Start of Block
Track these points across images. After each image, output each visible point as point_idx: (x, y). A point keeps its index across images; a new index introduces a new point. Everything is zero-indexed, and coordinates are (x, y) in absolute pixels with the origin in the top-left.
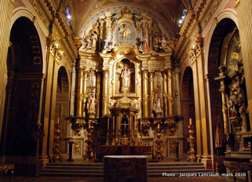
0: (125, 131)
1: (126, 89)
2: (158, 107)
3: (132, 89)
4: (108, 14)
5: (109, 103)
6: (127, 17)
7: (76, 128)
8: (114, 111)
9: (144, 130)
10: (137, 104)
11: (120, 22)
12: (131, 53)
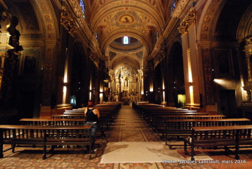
0: (126, 96)
1: (126, 85)
2: (133, 90)
3: (127, 86)
4: (121, 68)
5: (122, 89)
6: (126, 68)
7: (115, 95)
8: (124, 91)
9: (130, 95)
10: (128, 89)
11: (124, 70)
12: (127, 78)
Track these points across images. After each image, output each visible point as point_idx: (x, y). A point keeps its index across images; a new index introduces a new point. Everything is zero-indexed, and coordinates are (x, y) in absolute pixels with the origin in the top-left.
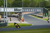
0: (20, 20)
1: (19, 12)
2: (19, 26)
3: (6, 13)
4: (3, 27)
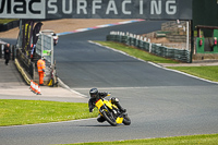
0: (26, 76)
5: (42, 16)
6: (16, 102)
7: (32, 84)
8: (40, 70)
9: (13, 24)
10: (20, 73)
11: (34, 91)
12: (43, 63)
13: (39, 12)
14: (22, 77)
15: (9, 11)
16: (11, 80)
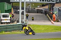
1: (50, 4)
2: (32, 31)
3: (24, 5)
4: (18, 33)
5: (55, 2)
6: (47, 26)
7: (52, 21)
8: (54, 17)
9: (47, 4)
10: (48, 18)
11: (52, 23)
12: (55, 15)
13: (54, 1)
14: (49, 19)
15: (46, 1)
16: (46, 20)
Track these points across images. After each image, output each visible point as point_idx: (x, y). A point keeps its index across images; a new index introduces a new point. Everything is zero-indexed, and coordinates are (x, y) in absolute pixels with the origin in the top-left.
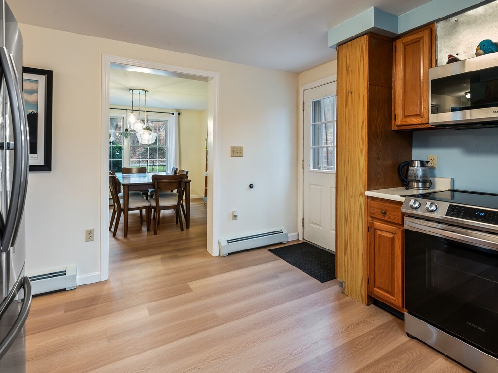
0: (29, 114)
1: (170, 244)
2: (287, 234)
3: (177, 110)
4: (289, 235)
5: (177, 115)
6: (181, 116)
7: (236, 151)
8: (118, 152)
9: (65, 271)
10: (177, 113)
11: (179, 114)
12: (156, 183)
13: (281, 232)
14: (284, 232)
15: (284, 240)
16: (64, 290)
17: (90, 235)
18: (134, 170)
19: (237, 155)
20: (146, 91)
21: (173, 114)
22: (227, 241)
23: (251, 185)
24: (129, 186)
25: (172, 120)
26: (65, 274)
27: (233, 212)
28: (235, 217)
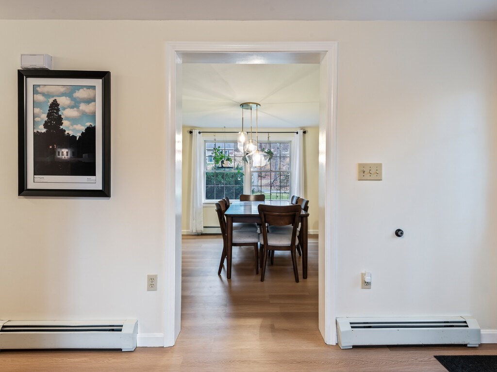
0: (87, 128)
1: (271, 301)
2: (479, 331)
3: (301, 128)
4: (483, 332)
5: (302, 133)
6: (307, 135)
7: (367, 171)
8: (239, 178)
9: (122, 326)
10: (302, 131)
11: (304, 132)
12: (263, 216)
13: (464, 324)
14: (473, 325)
15: (472, 342)
16: (120, 350)
17: (152, 282)
18: (252, 198)
19: (371, 178)
20: (257, 104)
21: (297, 133)
22: (351, 323)
23: (399, 230)
24: (232, 217)
25: (296, 140)
26: (120, 330)
27: (363, 275)
28: (367, 284)
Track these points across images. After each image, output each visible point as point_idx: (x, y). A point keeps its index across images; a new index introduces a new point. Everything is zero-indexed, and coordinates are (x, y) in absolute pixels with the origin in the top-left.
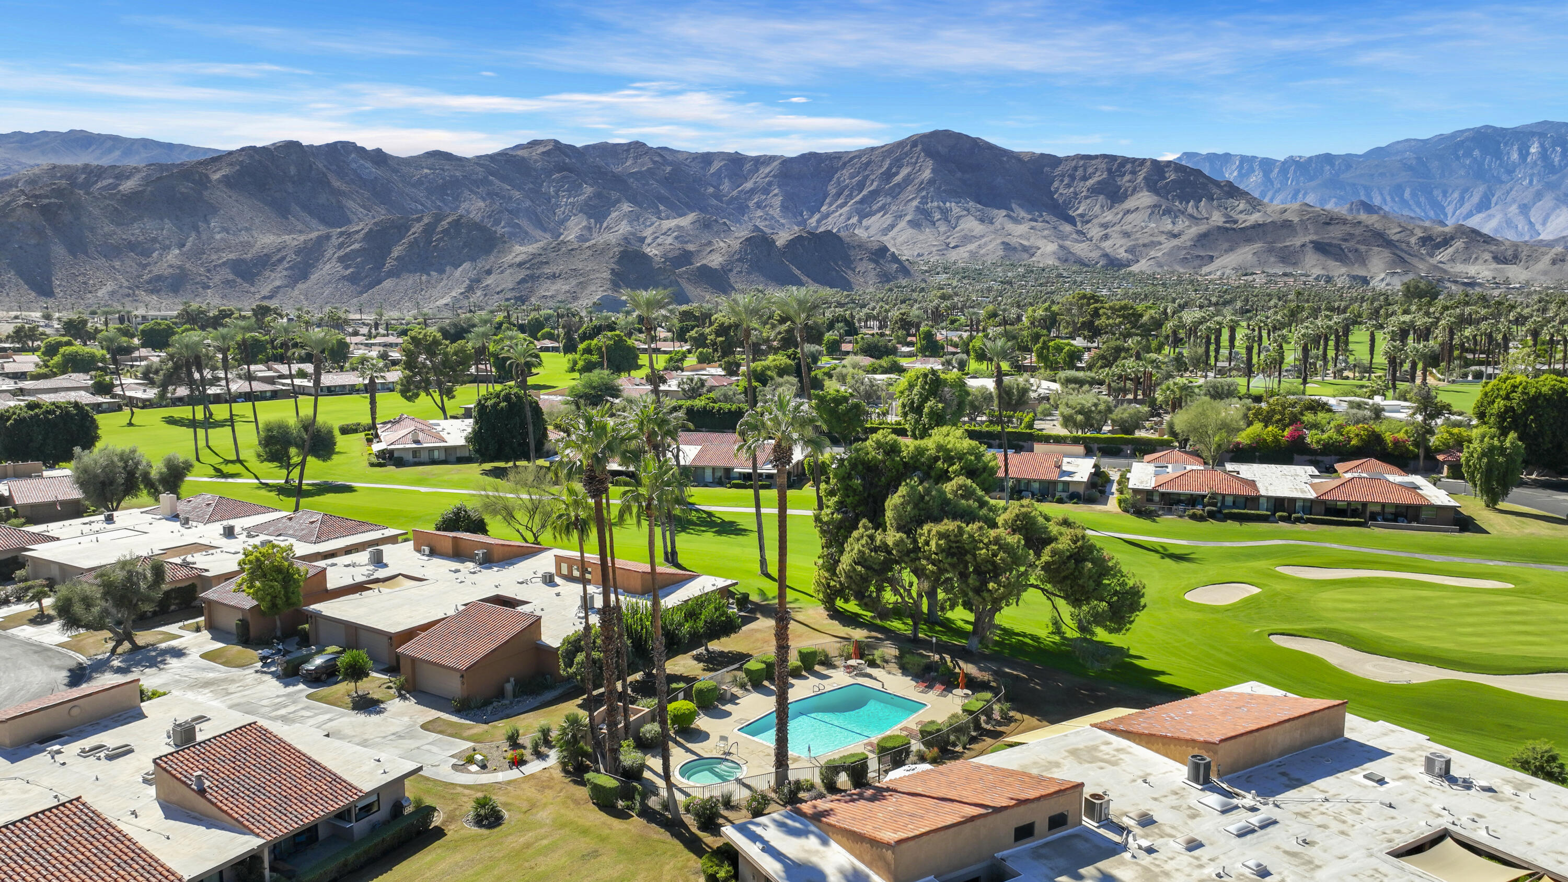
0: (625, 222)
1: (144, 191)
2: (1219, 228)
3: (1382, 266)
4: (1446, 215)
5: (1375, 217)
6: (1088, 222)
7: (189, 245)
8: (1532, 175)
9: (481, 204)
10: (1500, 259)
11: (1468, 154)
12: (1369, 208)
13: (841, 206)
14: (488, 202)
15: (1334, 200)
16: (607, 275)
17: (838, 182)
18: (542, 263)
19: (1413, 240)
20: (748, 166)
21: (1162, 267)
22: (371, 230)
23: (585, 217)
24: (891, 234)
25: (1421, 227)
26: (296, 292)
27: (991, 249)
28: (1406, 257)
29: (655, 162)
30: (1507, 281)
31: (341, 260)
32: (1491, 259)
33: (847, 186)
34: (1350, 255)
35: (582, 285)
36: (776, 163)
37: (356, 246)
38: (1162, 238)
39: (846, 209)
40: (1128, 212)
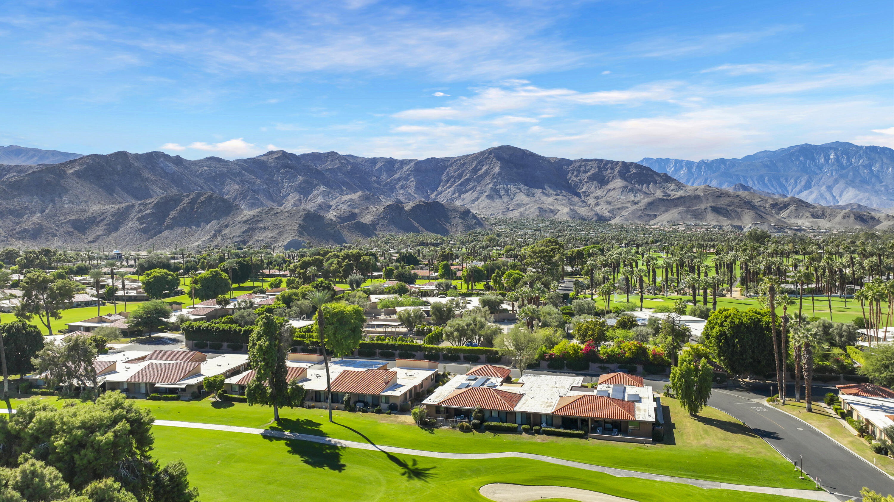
End of Block
* [Exercise]:
What is needed is a word-for-word repeat of every line from the line with "28: (1406, 257)" to the end of the entries above; leave out the pictures.

* [Problem solution]:
28: (1406, 257)
29: (655, 162)
30: (1507, 281)
31: (341, 260)
32: (1491, 259)
33: (847, 186)
34: (1350, 255)
35: (582, 285)
36: (776, 163)
37: (356, 246)
38: (1162, 238)
39: (846, 209)
40: (1128, 212)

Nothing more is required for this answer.